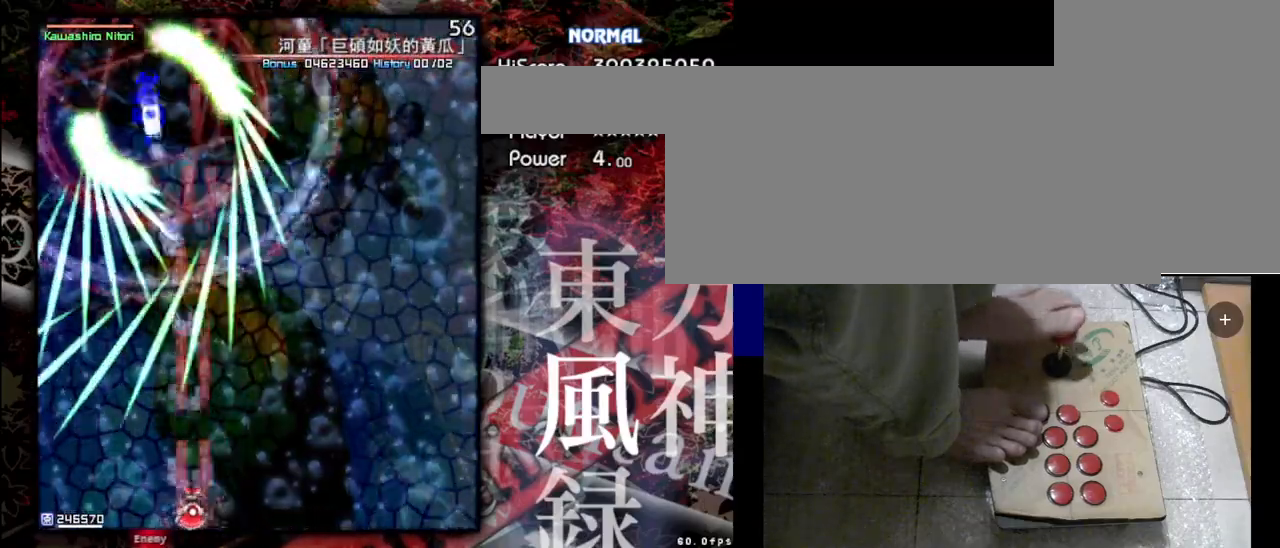
{"keys": ["shift", "z"], "events": []}
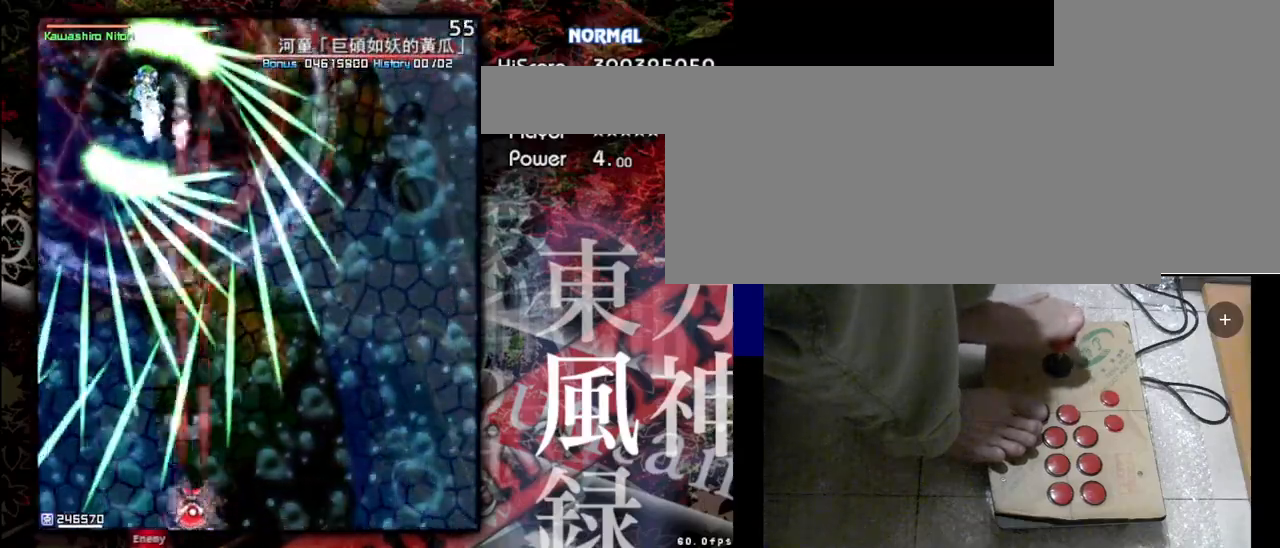
{"keys": ["shift", "z"], "events": []}
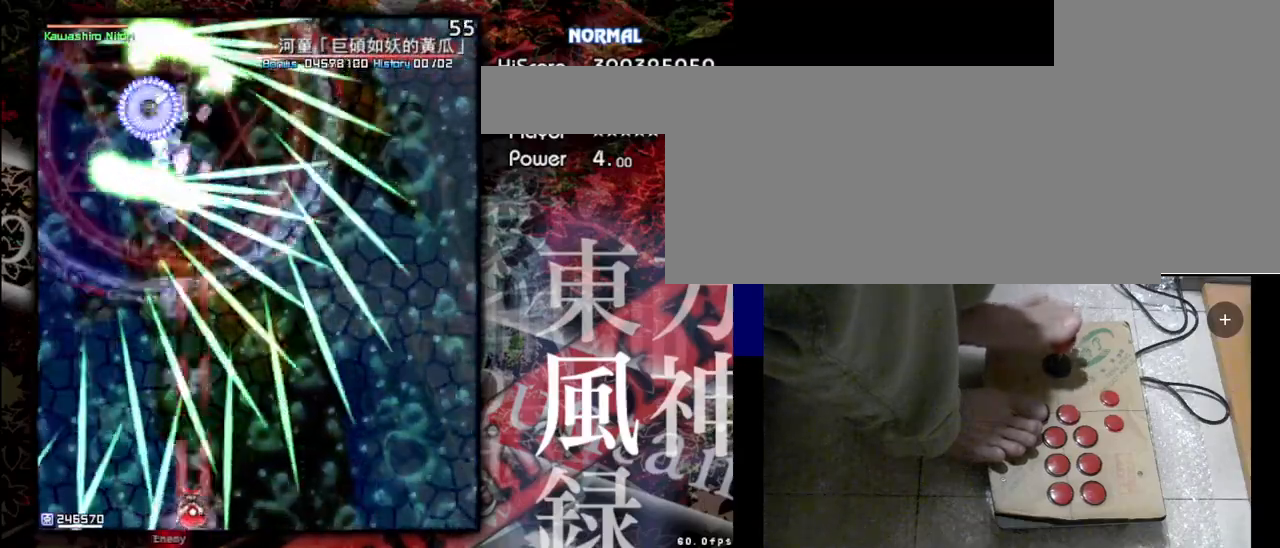
{"keys": ["shift", "z"], "events": []}
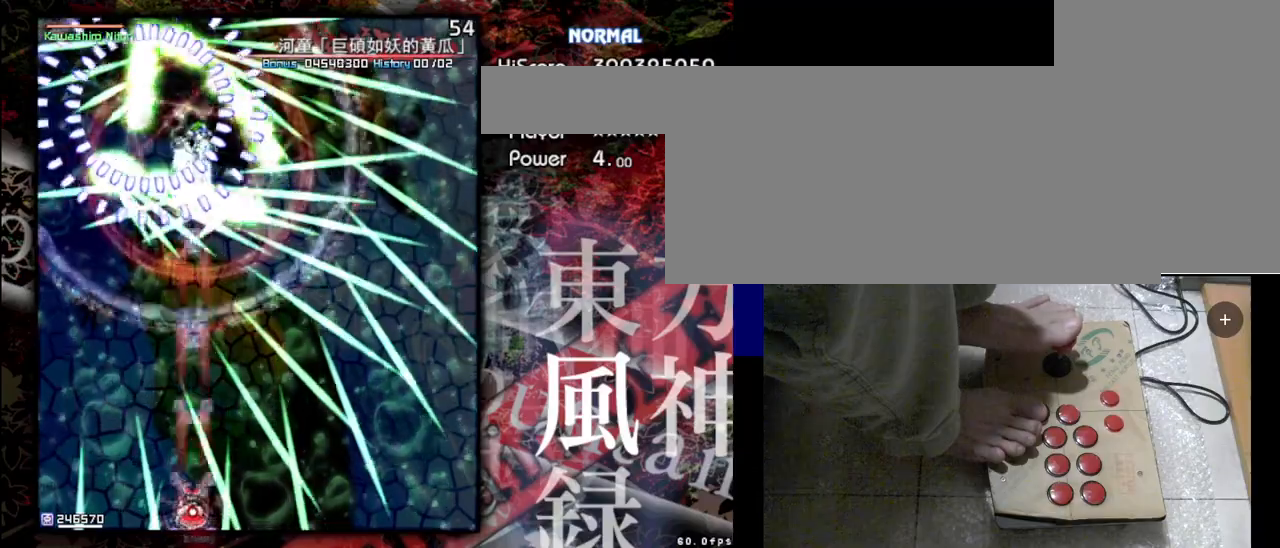
{"keys": ["shift", "z"], "events": []}
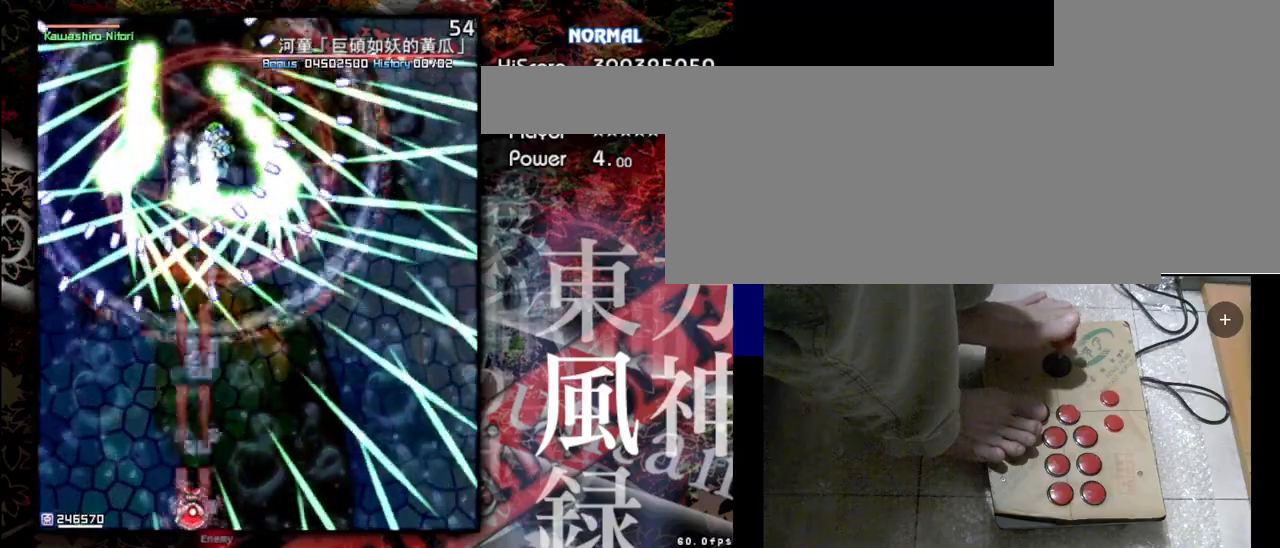
{"keys": ["shift", "z"], "events": []}
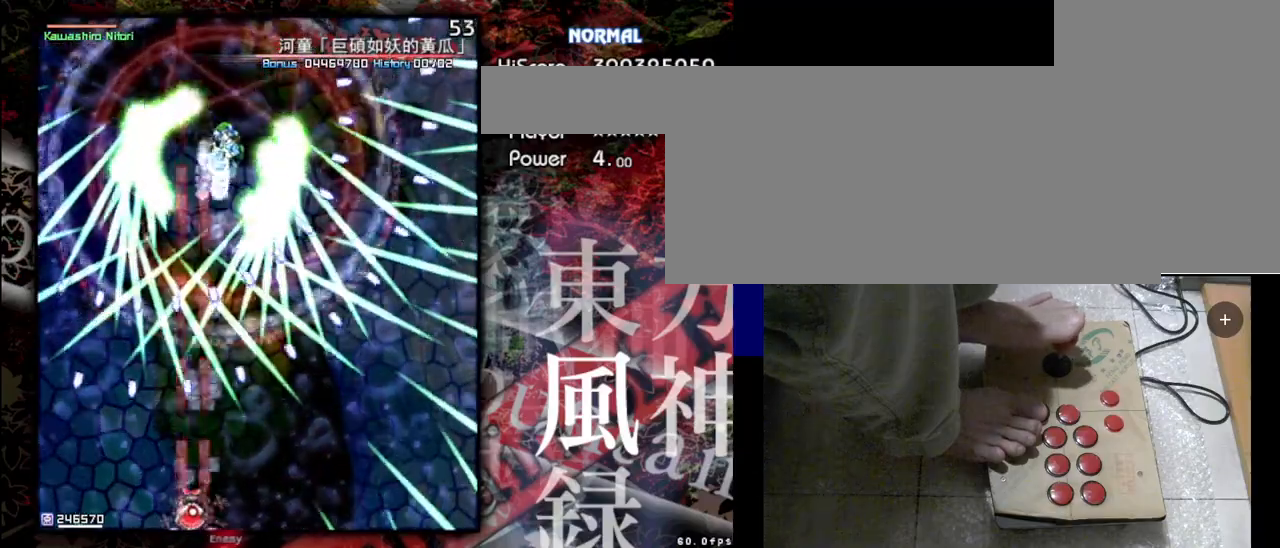
{"keys": ["shift", "z"], "events": [[133, "right", "down"], [333, "right", "up"]]}
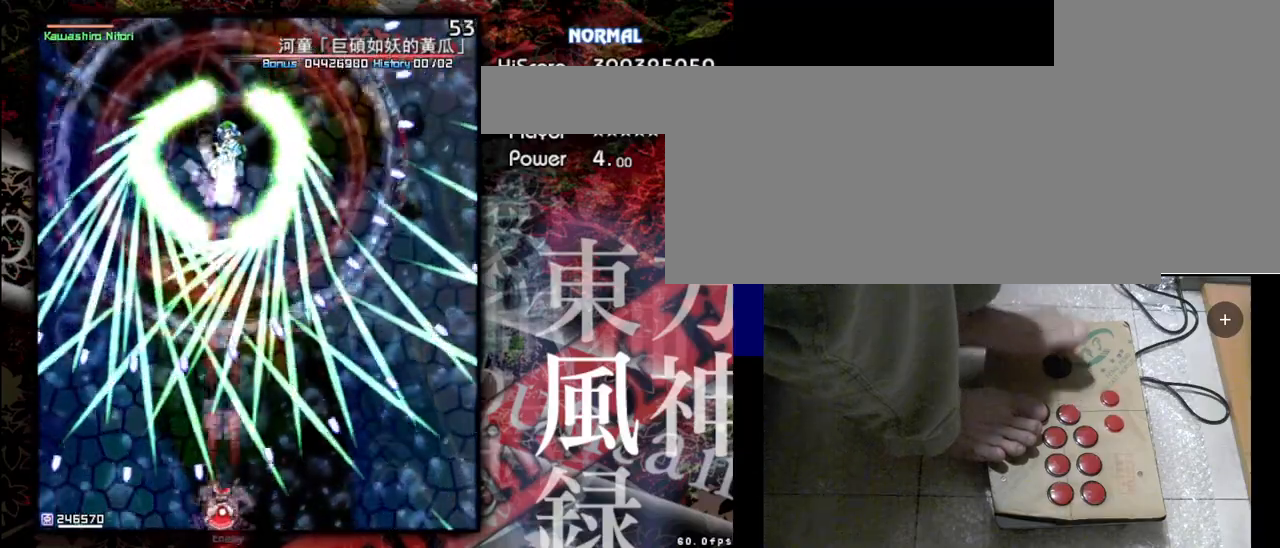
{"keys": ["shift", "z"], "events": [[67, "right", "down"], [300, "right", "up"]]}
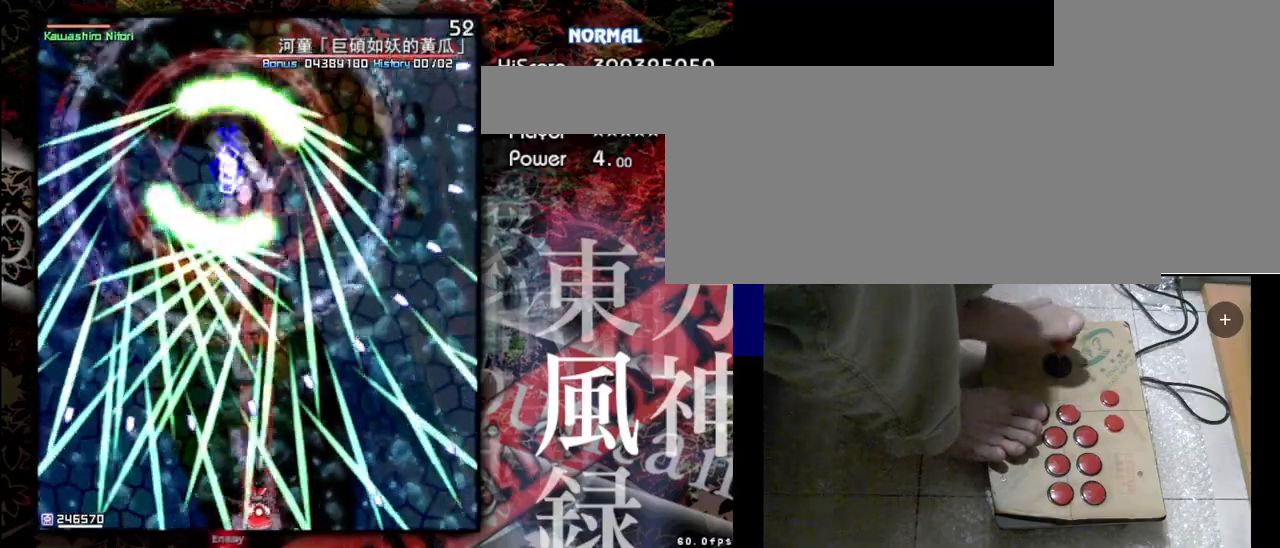
{"keys": ["shift", "z"], "events": [[67, "right", "down"], [300, "right", "up"]]}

____

WHAT YOU NEED TO DO
Should a record include a picture, omit it from your copy and return the rest unchanged.

EXPECTED OUTPUT
{"keys": ["shift", "z"], "events": []}
{"keys": ["shift", "z"], "events": []}
{"keys": ["shift", "z"], "events": []}
{"keys": ["shift", "z"], "events": []}
{"keys": ["shift", "z"], "events": []}
{"keys": ["shift", "z"], "events": [[133, "right", "down"], [333, "right", "up"]]}
{"keys": ["shift", "z"], "events": [[67, "right", "down"], [300, "right", "up"]]}
{"keys": ["shift", "z"], "events": [[67, "right", "down"], [300, "right", "up"]]}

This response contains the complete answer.